In any case, a “whitelist” in this context is a list of addresses that are absolutely allowed. Namely, an address that is whitelisted means you have expressed a desire that this address, under all circumstances, is definitely allowed. In the context of Wesleyan’s system, you do this through your spamassassin prefences or by clicking “Allow Sender” when you’re viewing a message in webmail and the end result is that the mail will not be flagged as spam.
It can be quite useful in some circumstances, but as I noted above, lots of spammers fake the domain they’re sending to so whitelisting all of Wesleyan addresses means all the spam gets through. And since we actually don’t pass internal mail through the filters anyway, it’s not necessary anyway. Spoofing email is trivial, anyone can pretend to be oh, I dunno, email@example.com with little effort. I wouldn’t recommend doing it though.
Conversely, a blacklist is a list of addresses that are not allowed under any circumstances. It too can be configured through your spamassassin preferences or “Block Sender” when viewing a message in this case. Generally speaking trying to use blacklists to block all possible spammers is a futile gesture, but it can be helpful for something like an Amazon list you just want to get rid of. Unfortunately, you can’t blacklist Wesleyan addresses (policy again) via this system, but anything else is fair game.
Of course, this brings up the point that sometimes internal Wesleyan communications are very much spam and that maybe you do want to blacklist certain Wesleyan addresses. I’m hoping to come up with a solution for this, but it is currently lacking.
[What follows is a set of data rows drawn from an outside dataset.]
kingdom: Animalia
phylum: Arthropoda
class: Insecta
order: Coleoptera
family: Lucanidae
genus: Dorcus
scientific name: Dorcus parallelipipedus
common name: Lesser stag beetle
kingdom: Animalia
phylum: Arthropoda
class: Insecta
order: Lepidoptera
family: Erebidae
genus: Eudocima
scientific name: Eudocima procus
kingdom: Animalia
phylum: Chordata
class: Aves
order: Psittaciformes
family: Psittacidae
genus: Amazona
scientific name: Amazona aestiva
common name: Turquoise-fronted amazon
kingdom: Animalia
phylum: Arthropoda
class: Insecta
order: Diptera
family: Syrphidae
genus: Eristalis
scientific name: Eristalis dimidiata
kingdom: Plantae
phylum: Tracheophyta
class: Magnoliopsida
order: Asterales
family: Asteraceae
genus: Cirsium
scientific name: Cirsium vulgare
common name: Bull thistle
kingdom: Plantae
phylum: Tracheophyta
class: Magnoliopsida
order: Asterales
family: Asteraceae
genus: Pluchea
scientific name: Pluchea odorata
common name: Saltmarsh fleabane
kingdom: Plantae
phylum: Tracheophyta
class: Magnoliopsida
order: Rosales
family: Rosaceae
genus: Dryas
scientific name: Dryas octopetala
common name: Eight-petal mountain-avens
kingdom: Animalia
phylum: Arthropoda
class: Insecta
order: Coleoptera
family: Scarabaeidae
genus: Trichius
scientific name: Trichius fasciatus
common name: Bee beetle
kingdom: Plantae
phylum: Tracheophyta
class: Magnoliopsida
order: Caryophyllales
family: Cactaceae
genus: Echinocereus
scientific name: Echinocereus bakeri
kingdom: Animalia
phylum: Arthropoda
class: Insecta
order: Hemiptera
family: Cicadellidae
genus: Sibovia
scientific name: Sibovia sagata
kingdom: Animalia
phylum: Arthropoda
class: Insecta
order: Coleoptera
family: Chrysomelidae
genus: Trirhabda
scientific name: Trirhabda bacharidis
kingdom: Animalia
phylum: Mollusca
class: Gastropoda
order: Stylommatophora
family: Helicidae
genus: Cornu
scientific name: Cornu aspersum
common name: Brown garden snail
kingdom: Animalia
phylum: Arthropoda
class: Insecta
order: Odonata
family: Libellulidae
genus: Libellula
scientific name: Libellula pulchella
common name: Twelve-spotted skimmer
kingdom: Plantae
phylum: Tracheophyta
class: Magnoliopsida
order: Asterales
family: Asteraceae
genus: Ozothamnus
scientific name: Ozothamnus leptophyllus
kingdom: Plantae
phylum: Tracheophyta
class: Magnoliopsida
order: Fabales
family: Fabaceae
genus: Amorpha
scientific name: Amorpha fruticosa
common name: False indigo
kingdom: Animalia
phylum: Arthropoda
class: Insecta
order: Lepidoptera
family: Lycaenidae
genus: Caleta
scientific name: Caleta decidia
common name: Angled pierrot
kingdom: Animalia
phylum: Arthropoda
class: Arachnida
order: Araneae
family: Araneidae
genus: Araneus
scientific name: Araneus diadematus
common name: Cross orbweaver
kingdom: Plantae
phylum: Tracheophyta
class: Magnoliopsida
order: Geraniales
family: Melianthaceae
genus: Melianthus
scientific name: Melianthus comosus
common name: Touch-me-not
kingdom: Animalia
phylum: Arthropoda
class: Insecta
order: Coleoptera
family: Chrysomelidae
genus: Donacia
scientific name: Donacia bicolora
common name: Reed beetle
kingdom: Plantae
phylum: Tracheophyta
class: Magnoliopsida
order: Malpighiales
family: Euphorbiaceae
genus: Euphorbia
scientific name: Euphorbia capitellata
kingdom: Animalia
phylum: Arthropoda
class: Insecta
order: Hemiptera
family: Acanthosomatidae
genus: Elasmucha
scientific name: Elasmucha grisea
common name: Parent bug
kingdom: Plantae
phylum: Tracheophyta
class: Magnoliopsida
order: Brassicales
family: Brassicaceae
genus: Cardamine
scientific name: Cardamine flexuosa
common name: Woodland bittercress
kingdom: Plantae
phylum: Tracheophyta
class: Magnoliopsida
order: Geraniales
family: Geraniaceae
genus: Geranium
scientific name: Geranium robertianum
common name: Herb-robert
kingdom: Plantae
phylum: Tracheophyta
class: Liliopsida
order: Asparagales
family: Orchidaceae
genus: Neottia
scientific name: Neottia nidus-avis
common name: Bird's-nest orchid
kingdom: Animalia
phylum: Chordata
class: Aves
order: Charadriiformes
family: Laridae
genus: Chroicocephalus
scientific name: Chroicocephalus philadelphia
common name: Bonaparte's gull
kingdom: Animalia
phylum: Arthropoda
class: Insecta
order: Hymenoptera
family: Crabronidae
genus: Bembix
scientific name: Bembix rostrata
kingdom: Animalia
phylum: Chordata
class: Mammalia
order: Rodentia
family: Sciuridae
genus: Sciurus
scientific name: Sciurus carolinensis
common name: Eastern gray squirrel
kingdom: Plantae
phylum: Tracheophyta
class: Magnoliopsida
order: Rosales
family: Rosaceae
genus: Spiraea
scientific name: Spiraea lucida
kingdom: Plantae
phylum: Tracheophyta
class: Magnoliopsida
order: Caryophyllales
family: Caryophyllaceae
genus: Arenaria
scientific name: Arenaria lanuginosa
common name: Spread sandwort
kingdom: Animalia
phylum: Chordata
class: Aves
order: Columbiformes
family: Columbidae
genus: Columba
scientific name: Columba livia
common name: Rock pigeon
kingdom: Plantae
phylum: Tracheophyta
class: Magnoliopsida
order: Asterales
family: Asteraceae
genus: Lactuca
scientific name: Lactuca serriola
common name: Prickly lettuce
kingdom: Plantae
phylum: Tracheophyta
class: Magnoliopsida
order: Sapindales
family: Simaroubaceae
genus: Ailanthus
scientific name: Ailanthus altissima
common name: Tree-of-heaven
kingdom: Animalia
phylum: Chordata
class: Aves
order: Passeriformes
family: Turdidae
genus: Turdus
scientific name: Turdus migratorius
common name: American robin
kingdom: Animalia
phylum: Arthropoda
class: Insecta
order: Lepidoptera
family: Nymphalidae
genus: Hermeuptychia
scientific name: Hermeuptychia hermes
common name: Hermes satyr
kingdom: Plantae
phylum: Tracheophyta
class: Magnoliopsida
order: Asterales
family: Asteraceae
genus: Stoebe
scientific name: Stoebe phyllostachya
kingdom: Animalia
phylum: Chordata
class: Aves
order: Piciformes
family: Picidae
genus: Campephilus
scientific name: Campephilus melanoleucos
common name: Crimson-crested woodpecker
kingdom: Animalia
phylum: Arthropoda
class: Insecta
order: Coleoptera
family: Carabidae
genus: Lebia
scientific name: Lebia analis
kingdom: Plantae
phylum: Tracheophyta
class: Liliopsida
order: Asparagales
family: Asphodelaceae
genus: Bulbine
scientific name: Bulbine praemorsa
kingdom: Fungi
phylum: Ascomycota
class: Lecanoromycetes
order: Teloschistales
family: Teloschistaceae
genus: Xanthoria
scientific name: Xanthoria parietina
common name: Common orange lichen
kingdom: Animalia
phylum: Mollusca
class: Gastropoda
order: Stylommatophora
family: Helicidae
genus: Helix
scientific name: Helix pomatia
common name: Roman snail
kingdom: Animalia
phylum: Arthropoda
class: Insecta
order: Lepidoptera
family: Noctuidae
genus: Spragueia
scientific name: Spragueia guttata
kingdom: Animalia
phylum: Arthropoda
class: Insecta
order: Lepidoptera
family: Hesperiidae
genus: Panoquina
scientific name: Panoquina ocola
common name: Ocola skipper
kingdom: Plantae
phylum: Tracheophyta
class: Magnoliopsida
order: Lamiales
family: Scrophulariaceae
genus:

- It’s actually more important to learn messages as not spam then spam. Very high scoring spam messages are automatically learned by the system as spam, and very low scoring spam messages are automatically learned as ham… but unfortunately, it’s very very hard to get a legitimate low-scoring spam message. It’s simply easier to automatically detect a mail as spam– ham (legitimate mail) not so much. And since the learning technology will only start taking affect after you’ve learned 200 spams and 200 hams.. well, unless you’ve learned enough non-spam, it’s never going to help. I know it’s a pain, but it will help. Reporting something as non-spam, btw, does NOT get sent to me in any fashion.
- Not every piece of bulk mail is necessarily spam. Some things will never be detected as spam by the filters because they aren’t spam by the current definition. Things like various newsletters from Amazon, Buy.com, whatever (which you unwittingly opted in to) will probably never get flagged– by learning them you might be able to push them past the barrier, but because they are “legitimate”, the filters give them a pretty low score. You’re better off unsubscribing from them or blacklisting them straight out then trying to get the score down. What determines their legitimacy? Basically if they are 1) big enough, 2) opt-in, 3) have a clear way to get off their list they get a stamp of approval from the makers of the software.
- Lyris lists – depending on how the email is delivered to lyris, messages from lyris lists aren’t correctly scanned. We’re working on closing the hole, of course, but lyris is not the most cooperative product in the world for some of these things and the work around/recommendation I suggested has some other issues.